* _Your assignment_
Records follow. Print exactly the lines from the one that has "𝙽𝙴𝚆 𝙸𝙽｜每週新品" through the one that has "siteye üye olarak", inclusive, and omit the pictures.
*** Dataset records ***
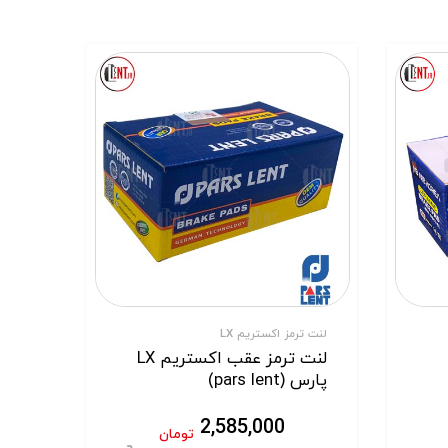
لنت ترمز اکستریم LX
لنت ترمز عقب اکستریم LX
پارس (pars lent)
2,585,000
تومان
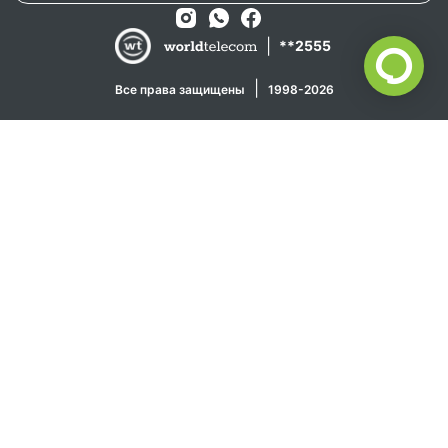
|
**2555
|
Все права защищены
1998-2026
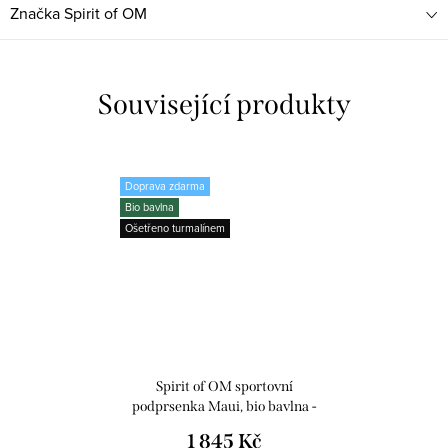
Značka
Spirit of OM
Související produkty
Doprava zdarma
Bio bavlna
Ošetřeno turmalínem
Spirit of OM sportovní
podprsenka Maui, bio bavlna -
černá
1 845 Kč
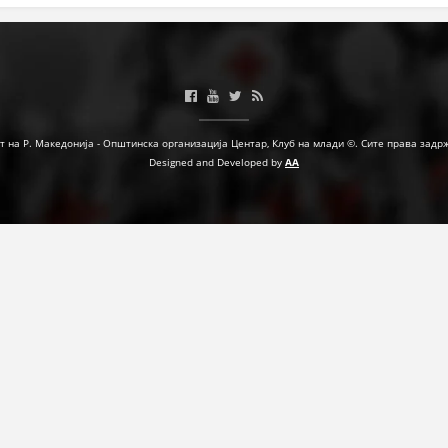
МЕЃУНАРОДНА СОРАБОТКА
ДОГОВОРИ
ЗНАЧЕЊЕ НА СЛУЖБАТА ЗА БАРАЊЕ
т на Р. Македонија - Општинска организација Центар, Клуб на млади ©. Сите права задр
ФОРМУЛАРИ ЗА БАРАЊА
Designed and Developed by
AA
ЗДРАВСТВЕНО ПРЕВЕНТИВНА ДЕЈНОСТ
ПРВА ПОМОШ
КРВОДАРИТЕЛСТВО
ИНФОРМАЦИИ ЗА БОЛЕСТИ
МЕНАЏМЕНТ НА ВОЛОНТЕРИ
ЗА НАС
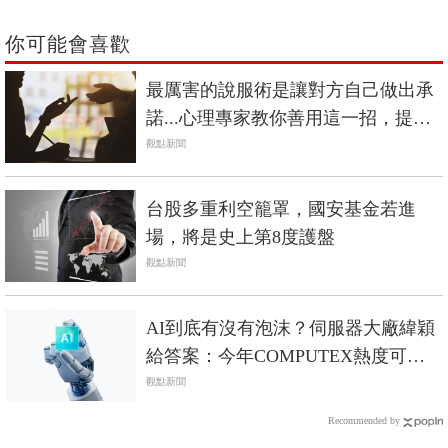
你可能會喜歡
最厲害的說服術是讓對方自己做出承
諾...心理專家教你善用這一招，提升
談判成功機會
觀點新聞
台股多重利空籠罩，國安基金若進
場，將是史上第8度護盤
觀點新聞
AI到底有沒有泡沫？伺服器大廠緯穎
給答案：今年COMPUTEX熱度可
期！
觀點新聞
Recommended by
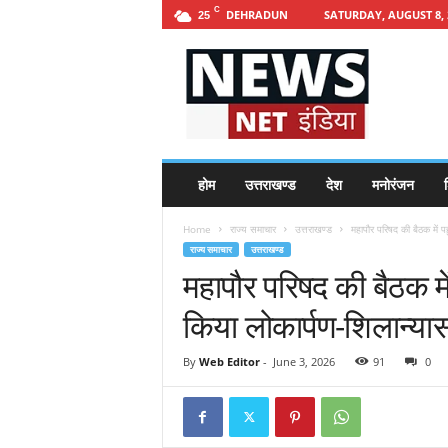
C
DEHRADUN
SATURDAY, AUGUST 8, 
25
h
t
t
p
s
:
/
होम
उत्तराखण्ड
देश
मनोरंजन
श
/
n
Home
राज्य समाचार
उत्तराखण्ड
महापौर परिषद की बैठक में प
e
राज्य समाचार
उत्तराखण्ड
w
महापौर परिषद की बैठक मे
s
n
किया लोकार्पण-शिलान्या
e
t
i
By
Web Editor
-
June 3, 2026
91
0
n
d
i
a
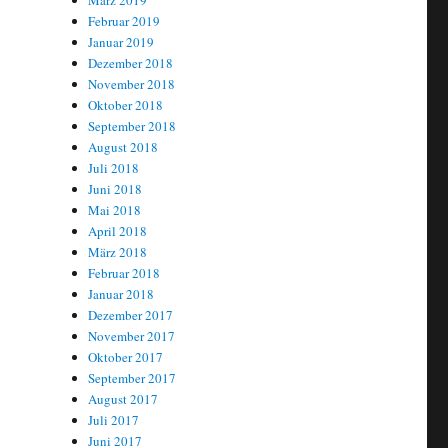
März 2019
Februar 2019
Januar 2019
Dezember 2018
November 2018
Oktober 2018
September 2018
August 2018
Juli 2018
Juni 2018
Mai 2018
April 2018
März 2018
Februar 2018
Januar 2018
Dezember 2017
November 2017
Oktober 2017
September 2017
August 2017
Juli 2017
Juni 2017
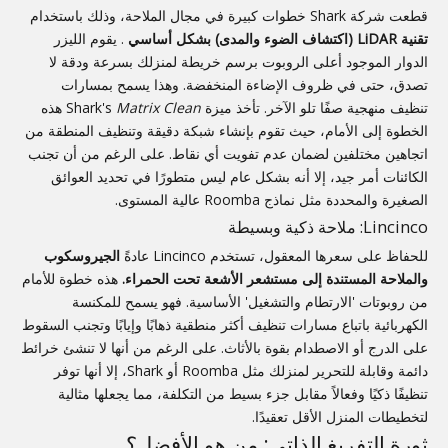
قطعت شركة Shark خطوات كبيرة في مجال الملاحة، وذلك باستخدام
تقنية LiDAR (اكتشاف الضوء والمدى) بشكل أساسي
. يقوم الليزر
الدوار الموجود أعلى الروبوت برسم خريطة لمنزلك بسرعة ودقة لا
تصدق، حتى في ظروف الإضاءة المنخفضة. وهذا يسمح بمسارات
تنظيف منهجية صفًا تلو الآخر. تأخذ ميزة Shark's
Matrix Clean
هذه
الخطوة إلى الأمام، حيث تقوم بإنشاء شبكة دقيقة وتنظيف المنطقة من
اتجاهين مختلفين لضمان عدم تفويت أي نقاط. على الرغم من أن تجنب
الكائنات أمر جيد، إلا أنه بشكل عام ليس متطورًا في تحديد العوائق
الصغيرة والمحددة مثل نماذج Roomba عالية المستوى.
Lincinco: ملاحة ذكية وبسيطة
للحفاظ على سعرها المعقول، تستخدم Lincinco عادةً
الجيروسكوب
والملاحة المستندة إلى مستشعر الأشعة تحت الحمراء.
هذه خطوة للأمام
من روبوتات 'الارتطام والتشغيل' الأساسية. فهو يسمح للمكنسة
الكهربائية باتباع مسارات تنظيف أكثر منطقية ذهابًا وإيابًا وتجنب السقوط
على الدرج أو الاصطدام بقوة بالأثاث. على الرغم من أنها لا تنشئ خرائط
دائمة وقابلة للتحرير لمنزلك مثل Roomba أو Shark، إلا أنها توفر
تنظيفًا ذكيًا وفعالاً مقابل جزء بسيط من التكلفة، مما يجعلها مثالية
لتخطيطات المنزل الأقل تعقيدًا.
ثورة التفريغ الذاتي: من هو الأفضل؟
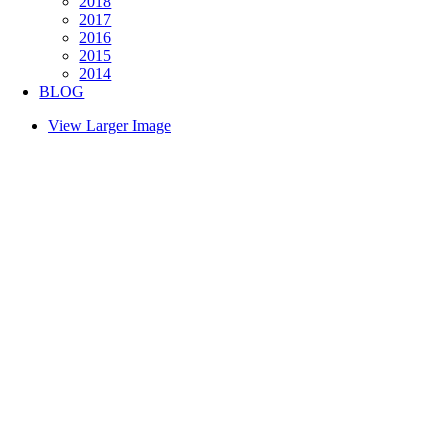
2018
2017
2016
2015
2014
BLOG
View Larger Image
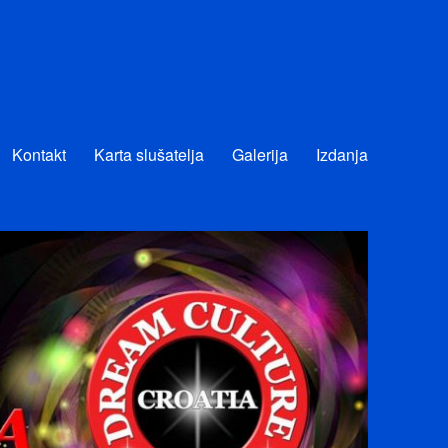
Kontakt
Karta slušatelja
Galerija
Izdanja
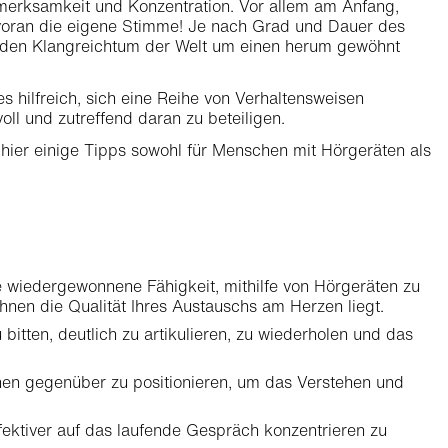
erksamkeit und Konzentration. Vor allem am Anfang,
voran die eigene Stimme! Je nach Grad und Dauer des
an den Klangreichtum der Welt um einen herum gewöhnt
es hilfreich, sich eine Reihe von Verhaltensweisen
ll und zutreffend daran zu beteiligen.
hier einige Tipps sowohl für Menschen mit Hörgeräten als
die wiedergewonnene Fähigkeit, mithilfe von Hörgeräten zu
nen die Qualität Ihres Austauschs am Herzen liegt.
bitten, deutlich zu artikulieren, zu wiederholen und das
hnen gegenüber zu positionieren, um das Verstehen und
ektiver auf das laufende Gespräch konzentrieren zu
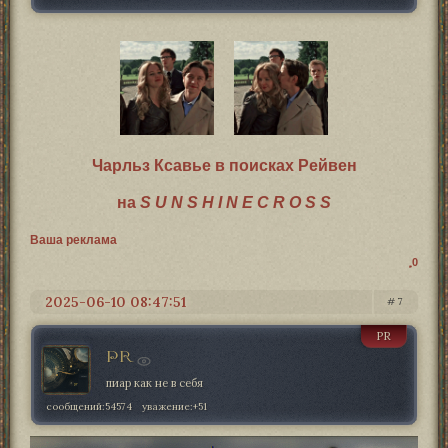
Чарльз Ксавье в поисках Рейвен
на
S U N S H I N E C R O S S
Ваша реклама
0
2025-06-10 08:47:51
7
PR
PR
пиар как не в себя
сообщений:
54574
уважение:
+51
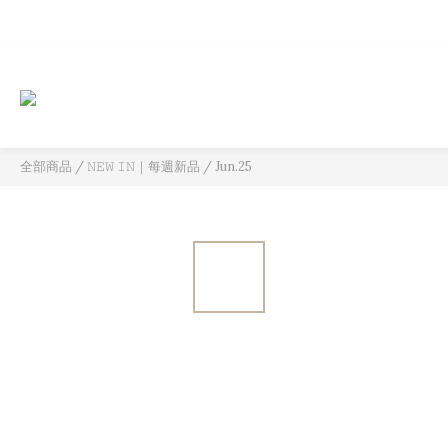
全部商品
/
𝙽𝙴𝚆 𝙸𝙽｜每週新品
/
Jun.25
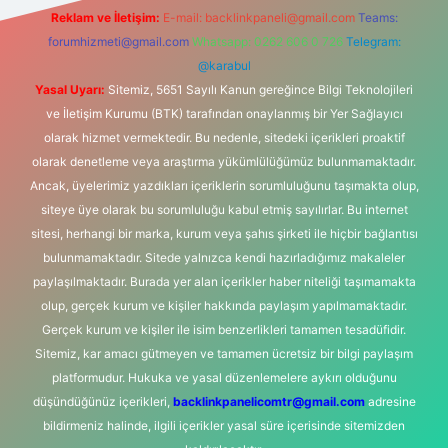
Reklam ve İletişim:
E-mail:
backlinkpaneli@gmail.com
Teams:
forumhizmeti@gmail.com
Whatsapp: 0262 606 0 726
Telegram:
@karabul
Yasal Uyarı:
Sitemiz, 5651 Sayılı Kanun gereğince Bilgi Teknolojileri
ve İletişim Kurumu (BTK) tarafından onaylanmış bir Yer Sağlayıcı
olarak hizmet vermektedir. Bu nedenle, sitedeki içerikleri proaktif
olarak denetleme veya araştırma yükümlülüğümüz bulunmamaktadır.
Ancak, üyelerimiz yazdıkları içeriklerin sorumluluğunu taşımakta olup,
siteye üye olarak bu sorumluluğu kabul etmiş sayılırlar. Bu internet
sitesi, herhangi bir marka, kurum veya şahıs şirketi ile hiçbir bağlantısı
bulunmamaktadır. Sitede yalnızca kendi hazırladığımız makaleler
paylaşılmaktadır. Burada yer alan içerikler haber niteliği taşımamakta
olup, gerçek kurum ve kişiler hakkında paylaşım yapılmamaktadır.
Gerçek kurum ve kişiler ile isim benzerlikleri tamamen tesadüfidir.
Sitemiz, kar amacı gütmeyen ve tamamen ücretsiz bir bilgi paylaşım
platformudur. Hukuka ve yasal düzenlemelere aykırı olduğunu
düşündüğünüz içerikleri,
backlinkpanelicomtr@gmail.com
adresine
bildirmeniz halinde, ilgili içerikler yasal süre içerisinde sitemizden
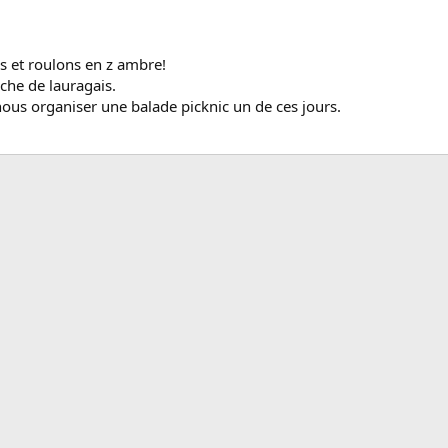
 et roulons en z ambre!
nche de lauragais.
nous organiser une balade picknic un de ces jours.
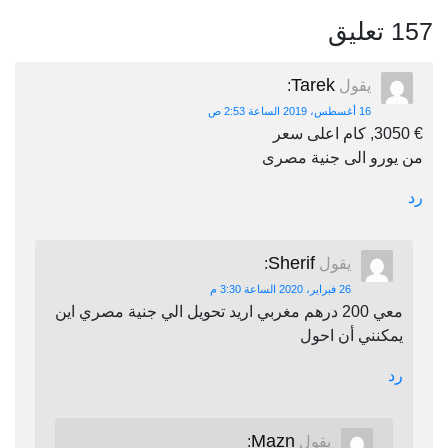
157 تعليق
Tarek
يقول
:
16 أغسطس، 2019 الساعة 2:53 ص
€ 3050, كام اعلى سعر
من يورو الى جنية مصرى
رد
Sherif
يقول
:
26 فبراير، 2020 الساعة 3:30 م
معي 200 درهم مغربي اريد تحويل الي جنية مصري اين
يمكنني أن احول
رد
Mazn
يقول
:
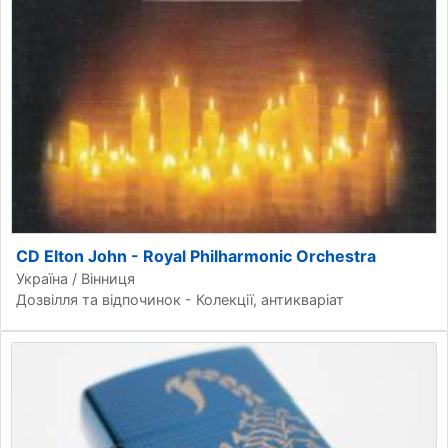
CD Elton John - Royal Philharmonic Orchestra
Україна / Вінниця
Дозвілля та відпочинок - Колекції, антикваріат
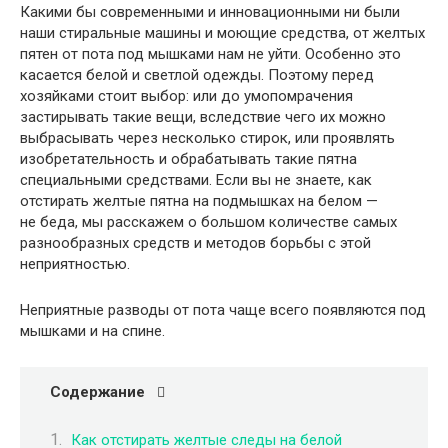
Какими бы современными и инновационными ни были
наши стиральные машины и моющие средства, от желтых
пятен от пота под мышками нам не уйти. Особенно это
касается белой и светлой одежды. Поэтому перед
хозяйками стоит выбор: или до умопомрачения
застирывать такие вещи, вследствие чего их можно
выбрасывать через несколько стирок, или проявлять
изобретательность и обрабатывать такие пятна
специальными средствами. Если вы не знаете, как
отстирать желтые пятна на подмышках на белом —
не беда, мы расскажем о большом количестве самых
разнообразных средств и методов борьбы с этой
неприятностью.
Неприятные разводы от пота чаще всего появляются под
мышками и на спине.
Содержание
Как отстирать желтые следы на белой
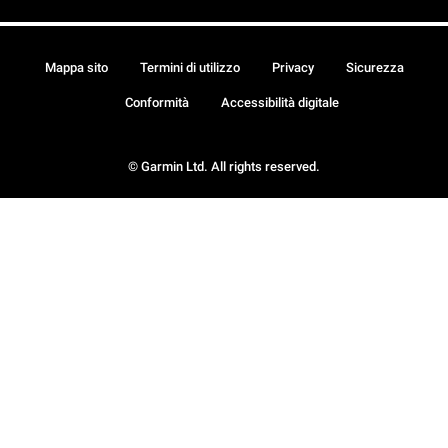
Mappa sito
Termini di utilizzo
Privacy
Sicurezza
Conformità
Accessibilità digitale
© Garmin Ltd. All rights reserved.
*** End of Dataset records ***
* _Task solution_
𝙽𝙴𝚆 𝙸𝙽｜每週新品
/
Jun.25
Reklam ve İletişim:
E-mail:
backlinkpaneli@gmail.com
Teams:
forumhizmeti@gmail.com
Whatsapp: 0262 606 0 726
Telegram:
@karabul
Yasal Uyarı:
Sitemiz, 5651 Sayılı Kanun gereğince Bilgi Teknolojileri
ve İletişim Kurumu (BTK) tarafından onaylanmış bir Yer Sağlayıcı
olarak hizmet vermektedir. Bu nedenle, sitedeki içerikleri proaktif
olarak denetleme veya araştırma yükümlülüğümüz bulunmamaktadır.
Ancak, üyelerimiz yazdıkları içeriklerin sorumluluğunu taşımakta olup,
siteye üye olarak bu sorumluluğu kabul etmiş sayılırlar. Bu internet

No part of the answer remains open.